### Tarefa
Encontre nas linhas abaixo todas as que contêm a palavra "true" e copie cada uma delas, diferenciando maiúsculas de minúsculas.

### Linhas exibidas

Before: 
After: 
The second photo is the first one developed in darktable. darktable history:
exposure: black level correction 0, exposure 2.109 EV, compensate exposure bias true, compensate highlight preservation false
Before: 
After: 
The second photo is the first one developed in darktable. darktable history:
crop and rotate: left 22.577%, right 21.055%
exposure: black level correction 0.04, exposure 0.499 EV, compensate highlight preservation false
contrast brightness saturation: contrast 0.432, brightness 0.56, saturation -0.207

--

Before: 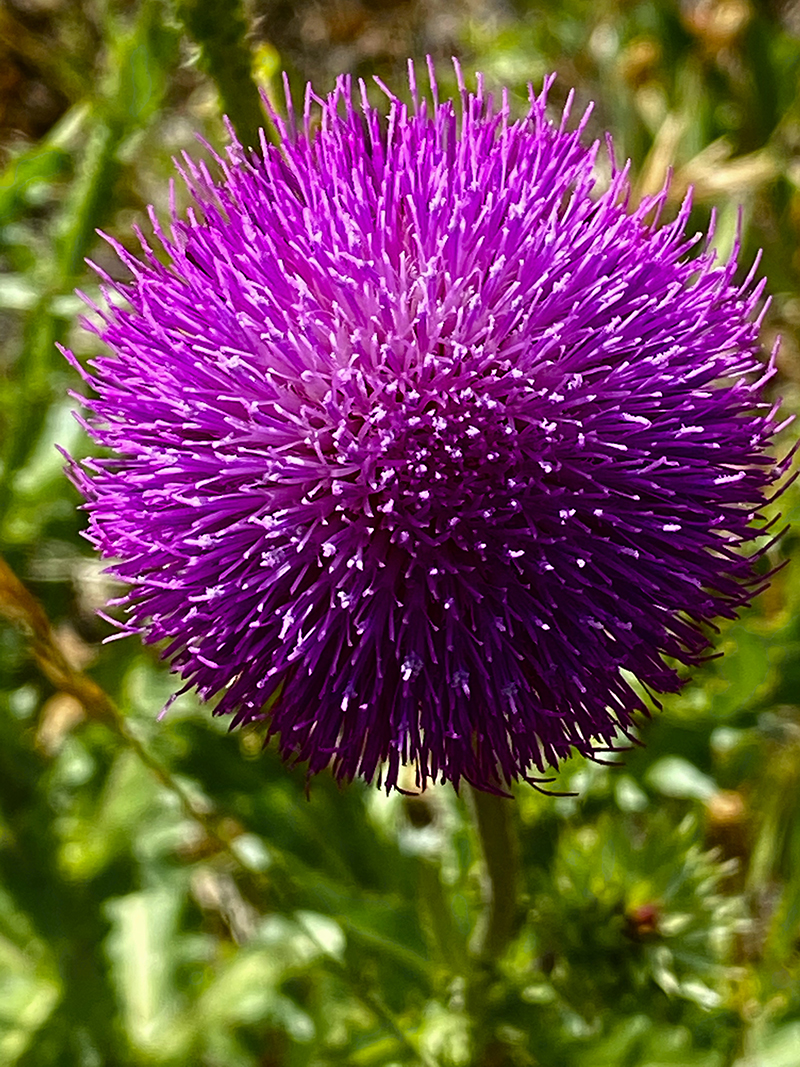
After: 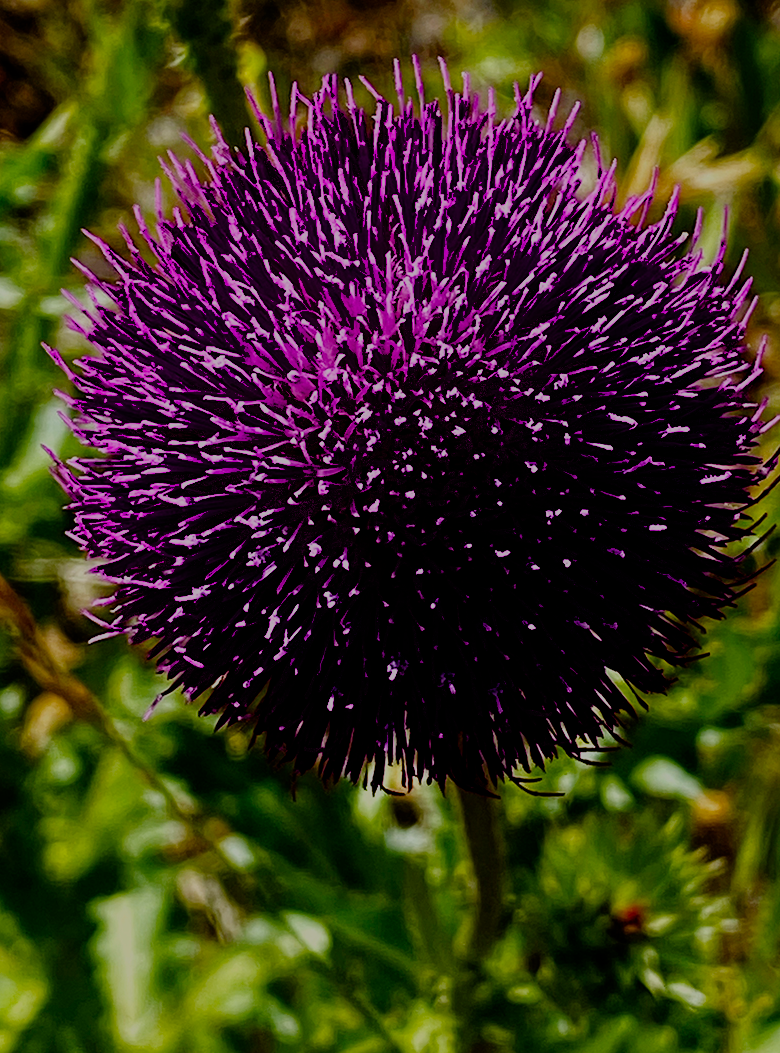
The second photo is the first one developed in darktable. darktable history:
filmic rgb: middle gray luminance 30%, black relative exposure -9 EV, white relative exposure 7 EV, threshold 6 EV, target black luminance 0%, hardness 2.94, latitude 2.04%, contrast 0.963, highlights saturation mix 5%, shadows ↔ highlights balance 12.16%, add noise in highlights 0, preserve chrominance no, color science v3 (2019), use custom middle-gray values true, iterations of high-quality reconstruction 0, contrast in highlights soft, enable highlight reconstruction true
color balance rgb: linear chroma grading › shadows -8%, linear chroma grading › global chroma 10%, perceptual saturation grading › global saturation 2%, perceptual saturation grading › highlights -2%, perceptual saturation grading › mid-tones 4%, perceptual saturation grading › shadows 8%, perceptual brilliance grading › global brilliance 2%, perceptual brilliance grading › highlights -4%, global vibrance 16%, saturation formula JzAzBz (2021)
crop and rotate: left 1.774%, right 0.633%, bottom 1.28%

### Resposta
exposure: black level correction 0, exposure 2.109 EV, compensate exposure bias true, compensate highlight preservation false
filmic rgb: middle gray luminance 30%, black relative exposure -9 EV, white relative exposure 7 EV, threshold 6 EV, target black luminance 0%, hardness 2.94, latitude 2.04%, contrast 0.963, highlights saturation mix 5%, shadows ↔ highlights balance 12.16%, add noise in highlights 0, preserve chrominance no, color science v3 (2019), use custom middle-gray values true, iterations of high-quality reconstruction 0, contrast in highlights soft, enable highlight reconstruction true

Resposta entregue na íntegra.